Au total, les personnes venant de pays moins égalitaires passent ainsi près d'une heure et demie en plus à améliorer leur attractivité, que ce soit chez les hommes ou chez les femmes, et cela peut monter encore plus haut quand les stéréotypes se retrouvent au niveau individuel. Il apparaît aussi que les ressortissants de pays plus collectivistes, comme ceux la Corée du Sud, suivent plus vigoureusement les codes de beauté. Le fait de venir d'un pays plus individualiste a moins d'influence sur le résultat final.

Réseaux sociaux, état de santé, niveau socio-économique, etc.

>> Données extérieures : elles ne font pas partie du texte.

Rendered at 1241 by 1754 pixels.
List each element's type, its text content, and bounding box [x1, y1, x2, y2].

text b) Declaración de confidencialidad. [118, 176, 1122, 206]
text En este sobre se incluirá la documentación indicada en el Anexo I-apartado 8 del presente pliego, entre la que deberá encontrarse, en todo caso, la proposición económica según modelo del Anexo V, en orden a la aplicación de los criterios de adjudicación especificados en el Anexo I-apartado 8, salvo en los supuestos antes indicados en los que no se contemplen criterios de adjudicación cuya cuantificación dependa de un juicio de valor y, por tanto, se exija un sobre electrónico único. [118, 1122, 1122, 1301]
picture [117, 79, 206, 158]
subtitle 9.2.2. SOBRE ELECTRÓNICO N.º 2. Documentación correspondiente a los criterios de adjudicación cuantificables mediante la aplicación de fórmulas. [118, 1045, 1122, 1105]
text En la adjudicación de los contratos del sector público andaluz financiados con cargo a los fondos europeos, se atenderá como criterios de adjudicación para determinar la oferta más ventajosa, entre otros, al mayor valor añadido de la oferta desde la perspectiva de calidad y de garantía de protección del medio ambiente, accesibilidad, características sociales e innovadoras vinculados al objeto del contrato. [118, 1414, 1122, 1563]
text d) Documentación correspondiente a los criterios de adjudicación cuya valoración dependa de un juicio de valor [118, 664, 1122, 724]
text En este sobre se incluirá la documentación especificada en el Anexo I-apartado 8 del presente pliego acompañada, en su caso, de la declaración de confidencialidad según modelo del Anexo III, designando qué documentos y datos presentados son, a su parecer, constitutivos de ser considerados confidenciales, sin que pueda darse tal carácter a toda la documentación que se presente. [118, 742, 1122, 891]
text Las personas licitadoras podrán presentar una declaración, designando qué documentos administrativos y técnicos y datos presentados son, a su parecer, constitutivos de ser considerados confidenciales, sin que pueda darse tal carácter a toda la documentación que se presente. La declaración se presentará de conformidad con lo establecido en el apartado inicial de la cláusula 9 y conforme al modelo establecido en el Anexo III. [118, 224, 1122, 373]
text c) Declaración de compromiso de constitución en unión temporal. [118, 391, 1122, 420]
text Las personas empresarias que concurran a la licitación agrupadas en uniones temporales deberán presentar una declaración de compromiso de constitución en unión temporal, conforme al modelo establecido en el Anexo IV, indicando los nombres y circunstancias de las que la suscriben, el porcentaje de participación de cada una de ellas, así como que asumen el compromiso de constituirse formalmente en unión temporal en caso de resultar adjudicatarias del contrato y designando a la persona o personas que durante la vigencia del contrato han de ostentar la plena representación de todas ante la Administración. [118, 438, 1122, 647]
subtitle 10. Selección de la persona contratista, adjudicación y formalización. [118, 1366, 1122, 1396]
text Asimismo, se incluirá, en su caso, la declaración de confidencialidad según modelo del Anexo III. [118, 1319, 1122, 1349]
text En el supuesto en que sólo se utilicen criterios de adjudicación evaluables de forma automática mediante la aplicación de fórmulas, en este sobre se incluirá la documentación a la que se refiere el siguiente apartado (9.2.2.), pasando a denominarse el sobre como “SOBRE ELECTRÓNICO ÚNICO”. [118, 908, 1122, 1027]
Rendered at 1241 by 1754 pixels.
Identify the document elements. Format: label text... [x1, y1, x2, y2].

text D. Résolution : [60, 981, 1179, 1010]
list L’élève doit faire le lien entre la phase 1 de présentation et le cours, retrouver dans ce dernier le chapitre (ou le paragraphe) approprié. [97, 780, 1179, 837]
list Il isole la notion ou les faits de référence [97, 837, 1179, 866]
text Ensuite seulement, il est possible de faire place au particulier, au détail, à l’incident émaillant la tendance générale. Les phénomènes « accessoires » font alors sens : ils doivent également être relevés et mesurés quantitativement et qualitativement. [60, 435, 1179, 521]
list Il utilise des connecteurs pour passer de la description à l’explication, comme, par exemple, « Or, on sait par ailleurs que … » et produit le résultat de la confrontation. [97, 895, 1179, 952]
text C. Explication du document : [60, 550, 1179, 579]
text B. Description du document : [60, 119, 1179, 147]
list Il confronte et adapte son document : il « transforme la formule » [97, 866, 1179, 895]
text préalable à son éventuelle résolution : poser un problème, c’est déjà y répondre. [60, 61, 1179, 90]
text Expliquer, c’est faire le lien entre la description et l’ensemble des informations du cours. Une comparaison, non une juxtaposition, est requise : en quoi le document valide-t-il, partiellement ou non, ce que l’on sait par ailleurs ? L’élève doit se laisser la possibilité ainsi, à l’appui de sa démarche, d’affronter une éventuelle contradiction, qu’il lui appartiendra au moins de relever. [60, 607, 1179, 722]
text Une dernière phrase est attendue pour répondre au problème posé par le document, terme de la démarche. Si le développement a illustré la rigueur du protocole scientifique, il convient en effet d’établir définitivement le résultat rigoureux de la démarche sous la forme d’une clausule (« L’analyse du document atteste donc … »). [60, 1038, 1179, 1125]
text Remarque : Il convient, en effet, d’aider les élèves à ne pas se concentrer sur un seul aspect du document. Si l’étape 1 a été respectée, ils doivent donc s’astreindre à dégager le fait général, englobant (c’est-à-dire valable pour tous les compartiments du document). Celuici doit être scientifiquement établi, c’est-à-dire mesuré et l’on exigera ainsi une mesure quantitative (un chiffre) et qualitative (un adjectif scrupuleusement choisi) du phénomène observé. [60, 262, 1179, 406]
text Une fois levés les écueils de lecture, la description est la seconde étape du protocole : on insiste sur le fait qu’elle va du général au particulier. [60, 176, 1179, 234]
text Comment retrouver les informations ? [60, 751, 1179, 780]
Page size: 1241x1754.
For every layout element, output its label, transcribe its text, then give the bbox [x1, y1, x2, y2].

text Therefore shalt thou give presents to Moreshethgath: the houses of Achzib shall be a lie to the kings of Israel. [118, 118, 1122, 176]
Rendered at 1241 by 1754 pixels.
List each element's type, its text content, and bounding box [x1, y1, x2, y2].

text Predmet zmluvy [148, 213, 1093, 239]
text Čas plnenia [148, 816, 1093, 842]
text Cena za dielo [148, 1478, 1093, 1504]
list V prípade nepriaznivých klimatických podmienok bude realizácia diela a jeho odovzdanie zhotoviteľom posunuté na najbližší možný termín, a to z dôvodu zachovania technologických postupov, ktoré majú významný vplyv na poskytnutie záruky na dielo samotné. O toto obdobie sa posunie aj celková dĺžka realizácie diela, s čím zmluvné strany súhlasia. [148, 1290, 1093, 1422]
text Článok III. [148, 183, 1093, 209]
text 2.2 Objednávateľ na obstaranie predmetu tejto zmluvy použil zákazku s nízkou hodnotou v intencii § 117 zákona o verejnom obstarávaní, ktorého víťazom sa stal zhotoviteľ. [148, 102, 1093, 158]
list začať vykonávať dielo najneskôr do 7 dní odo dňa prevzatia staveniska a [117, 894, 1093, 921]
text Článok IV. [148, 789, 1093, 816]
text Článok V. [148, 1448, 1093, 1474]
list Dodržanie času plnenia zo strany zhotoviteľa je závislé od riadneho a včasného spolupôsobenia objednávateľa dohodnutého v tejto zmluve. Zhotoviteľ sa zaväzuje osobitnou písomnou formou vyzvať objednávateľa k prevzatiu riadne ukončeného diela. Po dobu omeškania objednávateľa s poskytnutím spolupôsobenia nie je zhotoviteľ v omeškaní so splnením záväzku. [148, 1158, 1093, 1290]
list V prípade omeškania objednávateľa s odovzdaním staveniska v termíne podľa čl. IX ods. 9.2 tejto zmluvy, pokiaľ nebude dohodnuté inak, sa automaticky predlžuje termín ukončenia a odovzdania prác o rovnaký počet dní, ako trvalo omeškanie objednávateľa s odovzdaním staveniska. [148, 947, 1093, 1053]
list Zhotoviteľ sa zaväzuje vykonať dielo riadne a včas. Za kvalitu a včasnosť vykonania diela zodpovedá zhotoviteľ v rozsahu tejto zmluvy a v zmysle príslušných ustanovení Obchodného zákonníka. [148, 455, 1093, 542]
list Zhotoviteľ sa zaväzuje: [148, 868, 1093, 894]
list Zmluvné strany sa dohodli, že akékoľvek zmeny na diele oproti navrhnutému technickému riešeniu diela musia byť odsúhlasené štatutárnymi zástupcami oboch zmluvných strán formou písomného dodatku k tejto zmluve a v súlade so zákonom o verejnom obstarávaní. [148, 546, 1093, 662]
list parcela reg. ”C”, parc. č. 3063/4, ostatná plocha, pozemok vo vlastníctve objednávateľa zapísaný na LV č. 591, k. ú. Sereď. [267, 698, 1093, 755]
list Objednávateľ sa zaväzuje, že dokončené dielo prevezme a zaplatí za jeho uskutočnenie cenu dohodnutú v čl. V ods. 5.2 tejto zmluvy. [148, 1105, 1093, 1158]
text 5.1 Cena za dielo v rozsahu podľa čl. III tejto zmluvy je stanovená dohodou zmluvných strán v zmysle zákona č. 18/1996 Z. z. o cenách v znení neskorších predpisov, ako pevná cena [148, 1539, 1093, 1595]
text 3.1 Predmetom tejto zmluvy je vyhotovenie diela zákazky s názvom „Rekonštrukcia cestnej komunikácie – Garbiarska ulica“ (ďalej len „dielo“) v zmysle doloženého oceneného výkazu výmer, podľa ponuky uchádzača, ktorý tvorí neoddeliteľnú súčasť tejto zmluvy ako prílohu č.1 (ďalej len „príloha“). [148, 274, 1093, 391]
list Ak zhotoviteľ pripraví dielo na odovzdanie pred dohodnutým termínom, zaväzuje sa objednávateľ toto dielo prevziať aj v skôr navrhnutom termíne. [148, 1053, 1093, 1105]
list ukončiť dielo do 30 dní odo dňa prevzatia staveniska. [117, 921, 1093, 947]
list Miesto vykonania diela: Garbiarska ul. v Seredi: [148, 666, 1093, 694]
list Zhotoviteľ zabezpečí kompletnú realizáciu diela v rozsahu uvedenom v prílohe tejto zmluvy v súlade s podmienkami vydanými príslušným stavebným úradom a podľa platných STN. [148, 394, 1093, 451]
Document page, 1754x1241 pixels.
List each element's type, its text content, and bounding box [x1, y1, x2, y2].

Les chercheurs notent toute une série d'autres facteurs. L'exposition aux médias joue par exemple un rôle fondamental. Il apparaît même que l'utilisation des réseaux sociaux est l'indicateur le plus important pour prévoir une accroissement du temps à se préoccuper de son image. La télévision a également un impact non négligeable. Le stress, les symptômes dépressifs et l'insatisfaction corporelle augmentent avec lorsque l'on est confronté à des images de mannequins, de personnes photoshopées, et de publicités pour des produits de beauté. Il est toutefois également possible qu'en sens inverse, les individus intéressés par leur image soient plus intéressés par les réseaux sociaux.

 

Les personnes avec des antécédents plus graves de maladies infectieuses ont également passé un peu plus de temps à se préoccuper de leur aspect corporel, surtout chez les hommes. Cela pourrait être lié soit à leurs efforts à cacher des imperfections (par exemple de l'état de la peau), soit au fait qu'il leur faille plus de temps que les autres pour se préparer (les hommes pouvant par exemple se mettre au maquillage mais avec plus de difficultés que les femmes).

L'étude note enfin que le temps consacré à l'amélioration de la beauté augmente chez les hommes lorsque leur statut socio-économique est plus élevé, alors que les femmes le font surtout lorsque leur niveau d'éducation est inférieur. Idem pour les personnes avec des convictions politiques de droite (mais uniquement chez les femmes). Pour le reste, le statut socio-économique, le niveau d'éducation et les convictions politiques n'ont que très peu d'influence.